Oh. There is a situation, all right. I feel like I am going into labor. I feel a sickening cramp, then I start sweating, then panting. I stop and close my eyes. I pray. “Oh, Jesus. Oh, Jesus. Oh Jesus.” Then it passes and I can walk again. Then another cramp hits.
I am never going to make it.
After what seems like an ETERNITY….(time passes so much more slowly when you are about to crap in your pants)….I see the giant bougainvillea. I am certain there will be a line, since this seems to be the only public restroom in all of Oia. I am surprised and delighted when the restroom is empty.
Until I figure out why.
Oh dear sweet Jesus, there is no toilet paper.
This is a tragedy. I look around for anything…..a paper towel, a newspaper, someone’s discarded gelato napkin for God’s sake….something. I am empty handed.

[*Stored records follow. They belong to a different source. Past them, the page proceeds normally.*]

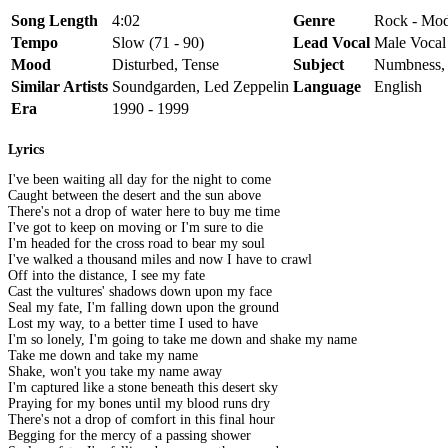
Song Length
4:02
Genre
Rock - Mod
Tempo
Slow (71 - 90)
Lead Vocal
Male Vocal
Mood
Disturbed, Tense
Subject
Numbness, 
Similar Artists
Soundgarden, Led Zeppelin
Language
English
Era
1990 - 1999
Lyrics
I've been waiting all day for the night to come
Caught between the desert and the sun above
There's not a drop of water here to buy me time
I've got to keep on moving or I'm sure to die
I'm headed for the cross road to bear my soul
I've walked a thousand miles and now I have to crawl
Off into the distance, I see my fate
Cast the vultures' shadows down upon my face
Seal my fate, I'm falling down upon the ground
Lost my way, to a better time I used to have
I'm so lonely, I'm going to take me down and shake my name
Take me down and take my name
Shake, won't you take my name away
I'm captured like a stone beneath this desert sky
Praying for my bones until my blood runs dry
There's not a drop of comfort in this final hour
Begging for the mercy of a passing shower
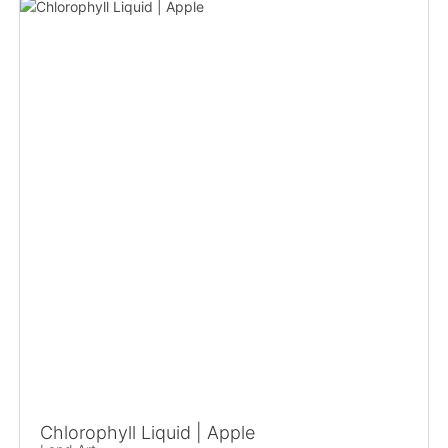
Chlorophyll Liquid | Apple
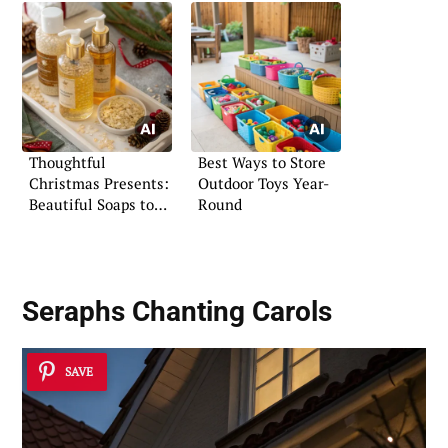
Thoughtful
Best Ways to Store
Christmas Presents:
Outdoor Toys Year-
Beautiful Soaps to
Round
Gift
Seraphs Chanting Carols
SAVE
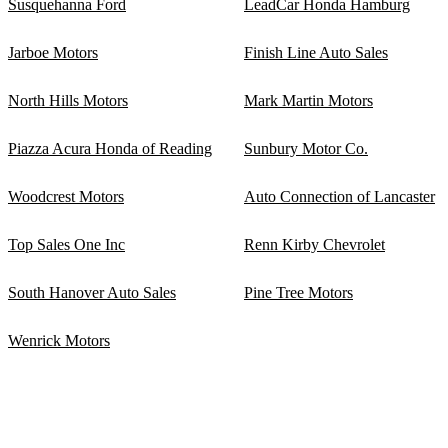
Susquehanna Ford
LeadCar Honda Hamburg
Jarboe Motors
Finish Line Auto Sales
North Hills Motors
Mark Martin Motors
Piazza Acura Honda of Reading
Sunbury Motor Co.
Woodcrest Motors
Auto Connection of Lancaster
Top Sales One Inc
Renn Kirby Chevrolet
South Hanover Auto Sales
Pine Tree Motors
Wenrick Motors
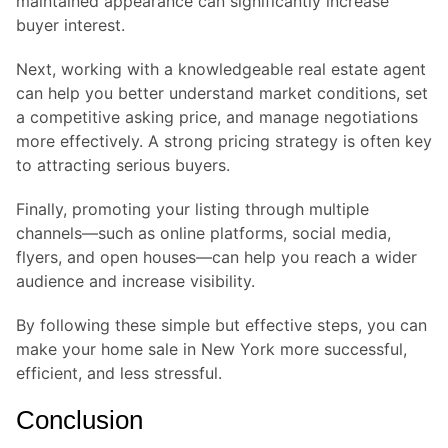
maintained appearance can significantly increase
buyer interest.
Next, working with a knowledgeable real estate agent
can help you better understand market conditions, set
a competitive asking price, and manage negotiations
more effectively. A strong pricing strategy is often key
to attracting serious buyers.
Finally, promoting your listing through multiple
channels—such as online platforms, social media,
flyers, and open houses—can help you reach a wider
audience and increase visibility.
By following these simple but effective steps, you can
make your home sale in New York more successful,
efficient, and less stressful.
Conclusion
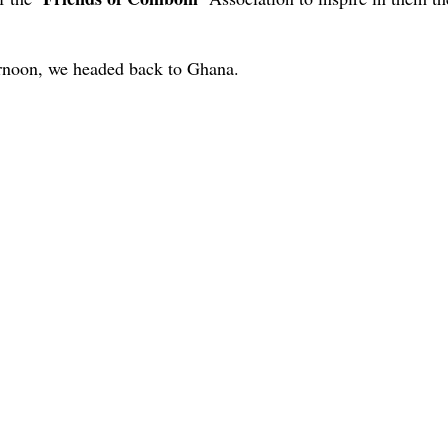
ernoon, we headed back to Ghana.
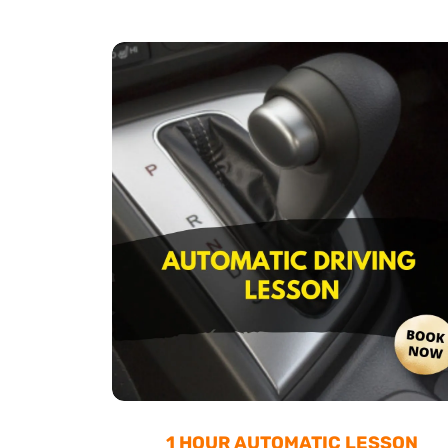
1 HOUR AUTOMATIC LESSON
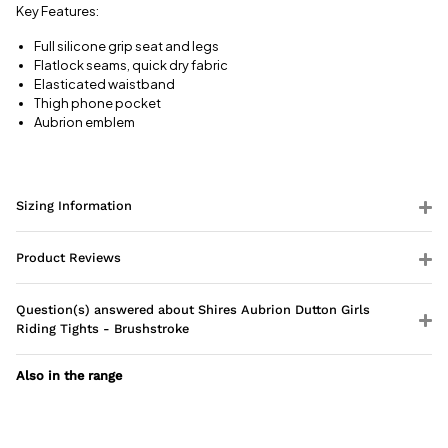
View full
Key Features:
delivery
information
Full silicone grip seat and legs
Flatlock seams, quick dry fabric
Elasticated waistband
Thigh phone pocket
Aubrion emblem
Sizing Information
Product Reviews
Question(s) answered about Shires Aubrion Dutton Girls
Riding Tights - Brushstroke
Also in the range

I think about using the 50 euro note I have in my tiny wallet but realize it will be woefully inadequate.
I walk quickly back to the shop. It’s been another 10 minutes, so I know those bowls have to be wrapped. I will find Matt waiting outside and I will tell him we have to go. We have to go now. Once I’m sitting in the car I will be fine. It’s only a 15 minute ride to the hotel. As long as I am sitting down, I’ll make it.
I realize that this is an irrational train of thought. There is a higher probability that I'll find myself hiding behind a shrub somewhere en route to Firostefani with a crumpled handful of receipts that I managed to dig out of the glove box than there is that I will make it back to the hotel.
When I make it back, the proprietor is painstakingly wrapping the last bowl. Piece of tape here. Wrap some more bubble wrap. Another piece of tape there.
I whisper fiercely in Matt’s ear: “We have a SITUATION. I have got to GO. NOW. I need a bathroom. Leave the bowl. Get me to the CAR.”
We run out the door with the shop owner chasing us with a final piece of bubble wrap and some tape.
“I’m not going to make it,” I say.
That’s when we pass Lolita’s gelateria and Matt remembers they had a restroom behind the patio.
As I push open the door to the sparkling clean, empty bathroom with several rolls of fluffy toilet paper, heaven opens up and I hear angels signing.
I am so happy to have a toilet that, as I sit down I think, “I am never leaving.” Sigh.
When life hands you poop, find a bathroom in a gelateria.